Where to start. You're clinging to general idea that "points don't tell the whole story" without:
- offering proper alternative, in this case about Raikkonen's lack of performance. I'll give you an example, forget about the points, assess in your own words IMO quintessential Raikkonen at Ferrari '17 Canada race. This is mine, car: Q - close to pole, race at worst close second quickest or the quickest. Competition behind: none. What did Raikkonen do with it:
A. Q fourth lowest possible
B Lost one position the start
C. Mistake on his own during first laps - another position lost
D. Ended up behind much slower FI and RB and did nothing afterwards.
So was it the lowest performance or "race with reliability problems"?
- mentioning that points work both ways, driver's speed, skills can be well hidden when there's no competition. Exaggerated but not far from reality example: imagine every race 1-2 Merc, 2-3 Ferrari and no competition it's only 3 points difference. It's 'only" 60 points. over a season. Good example: USA GP.
- car and lack of competition. His performance this season in arguably easiest to drive and most reliable car (performance over the whole season, every type of track, every tyre combination) was outright embarrassing in every basic category: Q, race pace, start and racecraft.
Silent Storm wrote: ↑10 Nov 2017, 18:41
Ennis wrote: ↑09 Nov 2017, 18:08
When paired with WDCs he has come up short every time. His single WDC came up against Massa. Oddly enough, Alonso absolutely butchered both he & Massa when paired with him. I know F1 driver maths doesn't add up, but when you have a relatively comparable Kimi & Massa, and then an elite driver destroying them in relatively equal measure, it's at least a decent indicator that when both Kimi & Massa were highly rated it was more of a result of being in what must have been a very good car whilst coupled with an average, but not yet found out to be average, yardstick.
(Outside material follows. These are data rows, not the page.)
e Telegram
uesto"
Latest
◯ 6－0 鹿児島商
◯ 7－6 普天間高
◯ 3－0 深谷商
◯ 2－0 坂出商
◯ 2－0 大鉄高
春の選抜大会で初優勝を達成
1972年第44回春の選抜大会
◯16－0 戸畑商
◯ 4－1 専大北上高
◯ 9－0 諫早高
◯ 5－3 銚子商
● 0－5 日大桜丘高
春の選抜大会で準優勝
I don't think Kimi vs Alonso and Massa vs Alonso is as straight forward as it looks,
Massa never had any balance issues in that Ferrari, whenever he crashed it was due to his own mistakes and not because he wasn't comfortable with the balance, he was just plain slow, compare it to 2014,
This sort of posts get you your precious internet points here. Raikkonen should have been fired from Ferrari mid-way '14 season against Alonso, just after Canada spin (which he BTW replicated year later). Is that too straightforward?
About the most absurd statement ever (the one in bold font). Here's your balance problems lowlights, mostly racecraft (half from memory), pick those against Alonso if you want to check this "not too straightforward" season and points or pace are not enough, bonus - avoided penalties
:
- Monaco '14 - crashes on his own at the hairpin, reverses into Magnussen damaging his FW - reprimand
- Monaco '16 - crash on his own - the same place + two collisions, driving slowly broken car on the racing line, no penalty
- Silverstone 15 - goes off, comes back on track, spins on his own, crashes and collects Massa and some other cars - no penalty
- Canada '14 spin at the hairpin
- Canada '15 spin at the hairpin
- Baku '16 - stupid self inflicted penalty, loses to Perez anyway, FI vs Ferrari which car was better?
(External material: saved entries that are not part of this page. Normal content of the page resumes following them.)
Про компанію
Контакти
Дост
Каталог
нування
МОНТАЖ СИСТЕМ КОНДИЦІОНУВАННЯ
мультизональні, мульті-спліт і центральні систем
- Canada '17, lost position at the start, first laps goes off, loses one more ~ joint best car vs FI and RB
- Austria '15 crash on the first lap, the one when ended up on Alonso - no penalty
- Baku '17 - collision on the first lap
- Spain '17 - collision + the end on the first lap
- Bahrain '17 starts fifth, seventh on the first lap
- Russia 15 - Bottas crash - just awful, blame the car balance on that.
- Russia -17 front row Ferrari - Bottas wins the race
- Monza '15 - front row - loses ~20 positions at the start
- Bahrain '16 - lost 2 positions at the start, no Ham, no Vettel
- China '16 - Q failure
- USA - 15 - crash on his own
- Brazil 16 - crash on his own
Instead of pointless graphs I suggest watching or re-watching races, checking lap times (Q + race), starts, basic racecraft, estimating performance compared to nearest competition or lack thereof, estimating potential of a car etc. and drawing conclusion.